12:38:50.489992 * Using HTTP2, server supports multiplexing
12:38:50.490006 * Connection state changed (HTTP/2 confirmed)
12:38:50.490020 * Copying HTTP/2 data in stream buffer to connection buffer after upgrade: len=0
12:38:50.490098 * Using Stream ID: 1 (easy handle 0x7f895f810a00)
12:38:50.490127 > GET / HTTP/2
12:38:50.490127 > Host: APP_DOMAIN
12:38:50.490127 > user-agent: curl/7.79.1
12:38:50.490127 > accept: */*
12:38:50.490127 >
12:38:50.498867 * Connection state changed (MAX_CONCURRENT_STREAMS == 32)!
12:39:07.345726 < HTTP/2 200
12:39:07.345767 < accept-ranges: bytes
12:39:07.345787 < content-length: 1331
12:39:07.345807 < content-type: text/html; charset=utf-8
12:39:07.345826 < request-id: cdam06s45ebs315fcj20
12:39:07.345845 < date: Sun, 23 Oct 2022 15:39:07 GMT
12:39:07.345866 < server: Fly/51c45b355 (2022-10-19)
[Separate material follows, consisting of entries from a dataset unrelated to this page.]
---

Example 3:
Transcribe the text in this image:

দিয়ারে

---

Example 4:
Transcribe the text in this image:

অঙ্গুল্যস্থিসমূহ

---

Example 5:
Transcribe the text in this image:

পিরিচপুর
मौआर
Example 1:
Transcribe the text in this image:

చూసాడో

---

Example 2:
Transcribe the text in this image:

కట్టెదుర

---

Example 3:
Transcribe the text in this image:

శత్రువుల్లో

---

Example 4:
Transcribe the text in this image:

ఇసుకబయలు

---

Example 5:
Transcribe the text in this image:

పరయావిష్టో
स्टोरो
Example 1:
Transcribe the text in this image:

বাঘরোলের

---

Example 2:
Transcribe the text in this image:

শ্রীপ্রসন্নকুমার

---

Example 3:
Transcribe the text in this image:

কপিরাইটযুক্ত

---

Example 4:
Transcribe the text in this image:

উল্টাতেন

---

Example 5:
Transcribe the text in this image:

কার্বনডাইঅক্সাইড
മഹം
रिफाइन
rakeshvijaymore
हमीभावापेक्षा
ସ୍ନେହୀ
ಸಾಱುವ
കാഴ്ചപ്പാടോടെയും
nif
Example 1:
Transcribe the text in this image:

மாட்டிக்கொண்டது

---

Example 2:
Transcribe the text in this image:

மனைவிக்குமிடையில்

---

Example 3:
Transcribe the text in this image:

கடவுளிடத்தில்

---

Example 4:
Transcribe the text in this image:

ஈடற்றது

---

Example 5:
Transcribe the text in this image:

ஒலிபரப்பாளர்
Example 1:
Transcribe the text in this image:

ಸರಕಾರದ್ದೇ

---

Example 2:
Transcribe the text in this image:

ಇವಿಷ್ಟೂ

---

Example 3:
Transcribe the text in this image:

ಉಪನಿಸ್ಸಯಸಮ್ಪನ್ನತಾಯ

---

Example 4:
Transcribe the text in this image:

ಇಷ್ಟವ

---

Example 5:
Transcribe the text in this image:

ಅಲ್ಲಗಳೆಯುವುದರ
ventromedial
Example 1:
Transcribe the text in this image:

12:39:07.345887 < via: 2 fly.io
12:39:07.345908 < fly-request-id: 01GG2QYAFSSNVQV5ZK2J2WSZ7C-gru
12:39:07.345923 {CONTENT}
12:39:07.346378 * Connection #0 to host APP_DOMAIN left intact
Timing using this format:
❯ curl -w "@curl-format.txt" -o /dev/null -s "https://APP_DOMAIN/api/healthz"
time_namelookup: 0.125110s
time_connect: 0.133622s
time_appconnect: 0.148274s
time_pretransfer: 0.148331s
time_redirect: 0.000000s
time_starttransfer: 214.727177s
----------
time_total: 214.727239s
The app present this behavior for some time and suddenly it just restarted.
I dont know the reason but it seems to have solved the problem for now (for this app).
17:27 (UTC) other app stopped serving content or presenting very slow response times.
Tried to restart it using using fly restart
, but the app don’t restart, the new instance is stuck on pending state and don’t present any logs.
Using fly scale count 0 -a APP_NAME
don’t seem to work as well.
Everything seems to be stuck:
Using fly scale count 1 -a APP_NAME
seems to change a little bit and start a new instance, it’s serving traffic.
Metrics for the stuck instance (v6) seems odd as well (time in UTC-3):
I have yet other app starting to present problems, random slow response times, it seems it tried to restart but it get stuck as well.
Other apps that seems to work without problems (all on the GRU region), the apps have different images and do different things, I tried to explain the best as I could but I this time I’m having trouble to understand myself.